Over the past decade, I've taken my relationship with my body through sporadic changes. I wanted to be thin, then I wanted to be athletic (team sports really isn't my thing and never will be), then I wanted to be strong. I've done a good job at taking care of myself physically, out of fear that everything I put myself through when I was 12 would go to waste.

I may have said this a million times by now, but 2020 really changed the way I looked at myself.


I call it a period of intense scrutiny, and it was as daunting as it was enlightening. Nobody likes admitting to themselves that they're doing things wrong — especially when it's something that gives you a sense of security and reciprocated acceptance.


When 2020 started, I had a consistent gym routine where my goal was to lift heavy weights and break my PRs. I was never a gym person up until 2019, and it started off as an exciting journey. I thought I had made a big breakthrough with my confidence and self-respect.


But there was always this nudging restlessness in the back of my mind that told me I could be doing something more. At first, I thought that meant amping up my workout routine.

Maybe I wasn't pushing myself enough, why else would I feel unsatisfied? It took a busted lower back and a pandemic to show me that the weights and the number of times I went to the gym weren't the answer.


Being at home for the past 8 months forced me to confront that reflection in the mirror like I never had before. I needed the distance from everything, and it gave me the time to think about what I was expecting from my body and where these expectations were coming from.

I realized that my intentions were all wrong.


Somewhere in the excitement of doing something I've never done before and seeing results I've never seen before, I turned this journey into a battle of comparison. Another vicious loop of addictive self-depreciation.


That was my wake-up call. I have to do this for myself.


The mindset that I've been building to protect me from nightmares and anxiety is the same mindset I need to protect my body from the distorted view I tend to subject on it. Going back to the three building blocks of this mindset I'm talking about: I need to be appreciative, remember my intentions, and admit my mistakes.

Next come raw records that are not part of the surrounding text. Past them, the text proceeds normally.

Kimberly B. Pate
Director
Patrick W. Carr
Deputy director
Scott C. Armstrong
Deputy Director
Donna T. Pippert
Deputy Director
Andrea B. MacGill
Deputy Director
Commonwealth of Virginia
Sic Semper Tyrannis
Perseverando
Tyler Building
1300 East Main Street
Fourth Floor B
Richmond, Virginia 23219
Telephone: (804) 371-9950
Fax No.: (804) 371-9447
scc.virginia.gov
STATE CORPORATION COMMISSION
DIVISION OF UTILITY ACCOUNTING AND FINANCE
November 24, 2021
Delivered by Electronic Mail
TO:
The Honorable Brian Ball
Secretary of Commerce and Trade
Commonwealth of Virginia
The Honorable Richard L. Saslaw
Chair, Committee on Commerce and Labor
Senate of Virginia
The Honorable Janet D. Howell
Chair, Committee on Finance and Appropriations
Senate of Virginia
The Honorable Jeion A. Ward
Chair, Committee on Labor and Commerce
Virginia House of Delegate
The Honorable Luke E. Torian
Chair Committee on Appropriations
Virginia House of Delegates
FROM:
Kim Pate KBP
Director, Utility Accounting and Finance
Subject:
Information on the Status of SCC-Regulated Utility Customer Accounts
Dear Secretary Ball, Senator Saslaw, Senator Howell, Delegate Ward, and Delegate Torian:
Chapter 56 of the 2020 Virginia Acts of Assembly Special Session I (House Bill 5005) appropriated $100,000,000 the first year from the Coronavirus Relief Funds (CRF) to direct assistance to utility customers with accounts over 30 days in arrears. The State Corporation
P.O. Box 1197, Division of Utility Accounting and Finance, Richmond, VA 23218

  1. Appreciate the steps I've taken before counting the steps I need to take.

  2. Practice intentional body movements and eating habits that prioritize focus and consistency over speed and results.

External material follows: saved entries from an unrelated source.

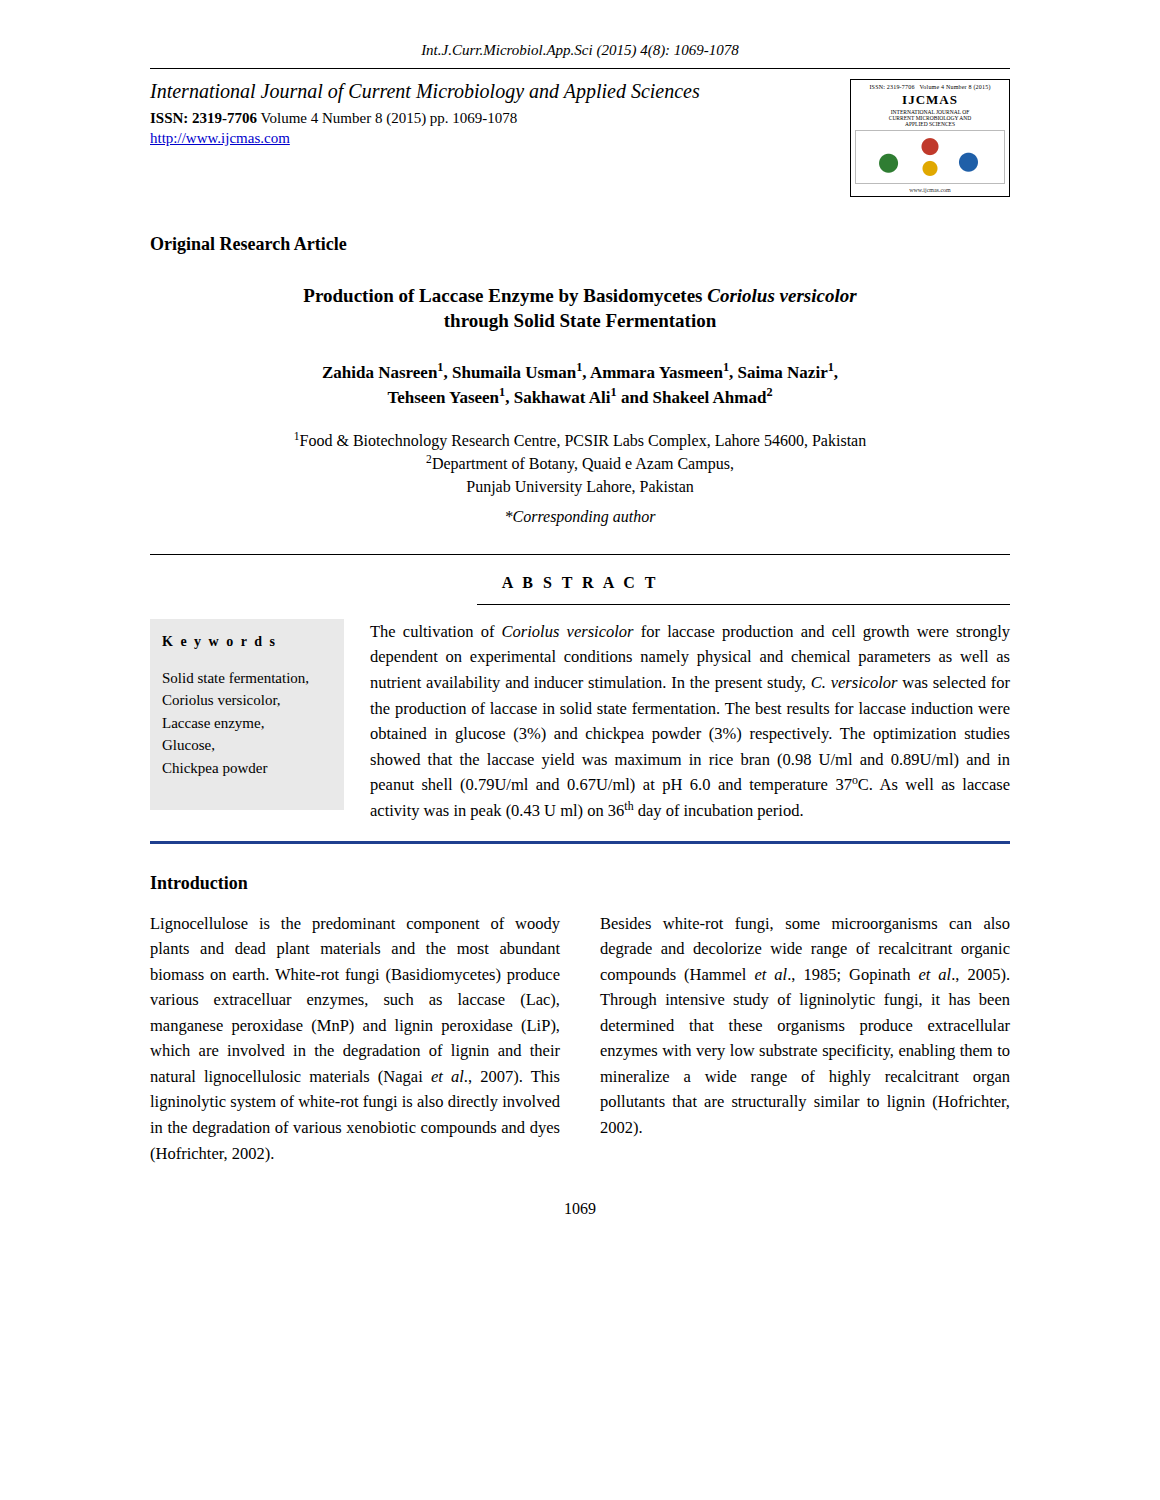Int.J.Curr.Microbiol.App.Sci (2015) 4(8): 1069-1078
International Journal of Current Microbiology and Applied Sciences
ISSN: 2319-7706 Volume 4 Number 8 (2015) pp. 1069-1078
http://www.ijcmas.com
ISSN: 2319-7706 Volume 4 Number 8 (2015)
IJCMAS
INTERNATIONAL JOURNAL OF
CURRENT MICROBIOLOGY AND
APPLIED SCIENCES
www.ijcmas.com
Original Research Article
Production of Laccase Enzyme by Basidomycetes Coriolus versicolor
through Solid State Fermentation
Zahida Nasreen1, Shumaila Usman1, Ammara Yasmeen1, Saima Nazir1,
Tehseen Yaseen1, Sakhawat Ali1 and Shakeel Ahmad2
1Food & Biotechnology Research Centre, PCSIR Labs Complex, Lahore 54600, Pakistan
2Department of Botany, Quaid e Azam Campus,
Punjab University Lahore, Pakistan
*Corresponding author
A B S T R A C T
K e y w o r d s
Solid state fermentation,
Coriolus versicolor,
Laccase enzyme,
Glucose,
Chickpea powder
The cultivation of Coriolus versicolor for laccase production and cell growth were strongly dependent on experimental conditions namely physical and chemical parameters as well as nutrient availability and inducer stimulation. In the present study, C. versicolor was selected for the production of laccase in solid state fermentation. The best results for laccase induction were obtained in glucose (3%) and chickpea powder (3%) respectively. The optimization studies showed that the laccase yield was maximum in rice bran (0.98 U/ml and 0.89U/ml) and in peanut shell (0.79U/ml and 0.67U/ml) at pH 6.0 and temperature 37oC. As well as laccase activity was in peak (0.43 U ml) on 36th day of incubation period.
Introduction
Lignocellulose is the predominant component of woody plants and dead plant materials and the most abundant biomass on earth. White-rot fungi (Basidiomycetes) produce various extracelluar enzymes, such as laccase (Lac), manganese peroxidase (MnP) and lignin peroxidase (LiP), which are involved in the degradation of lignin and their natural lignocellulosic materials (Nagai et al., 2007). This ligninolytic system of white-rot fungi is also directly involved in the degradation of various xenobiotic compounds and dyes (Hofrichter, 2002).
Besides white-rot fungi, some microorganisms can also degrade and decolorize wide range of recalcitrant organic compounds (Hammel et al., 1985; Gopinath et al., 2005). Through intensive study of ligninolytic fungi, it has been determined that these organisms produce extracellular enzymes with very low substrate specificity, enabling them to mineralize a wide range of highly recalcitrant organ pollutants that are structurally similar to lignin (Hofrichter, 2002).
1069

  3. Be honest about my body's limits and what it can take

I call this my 3-step plan to better mental health for even better physical health. I really can't have one without the other.


Acceptance


I haven't gone to the gym in close to a year now but I've found Pilates to be the most effective start in marrying mental health and physical health together.


The Blogilates YouTube channel introduced me to my earliest and fondest memories of working out, and I decided to start there. Following Cassie Ho's weekly challenges in my early years of high school helped me get my first real taste of transformation — it was how I started developing strong abdominal muscles, which is still the strongest part of my body today.


I went back to Blogilates because I remember doing it purely for myself in the confines of my room, not worried about what anyone was thinking or how I looked with sweat beading on my forehead and staining the underarms of my shirt. It was liberating to get back to that again.


The changes I've felt my body go through these past few months have far exceeded my expectations. I feel these changes, I don't just see them. I know I'm stronger now than I ever was and that's proof that I was too caught up in things that didn't matter back then.

My heart and my mind can agree on one thing — they depend on my body for balance, purpose, and action.


So it's not the number of times I go to the gym in a week, the number of weights I lift, the number of miles I run, or the number on a scale. It's something that transcends measure. It's a warm pool of energy that sits in my core, radiating outwards and pulling broken pieces back together.


It's a reason. A reason to love, respect, and trust me and my process. I've really needed that.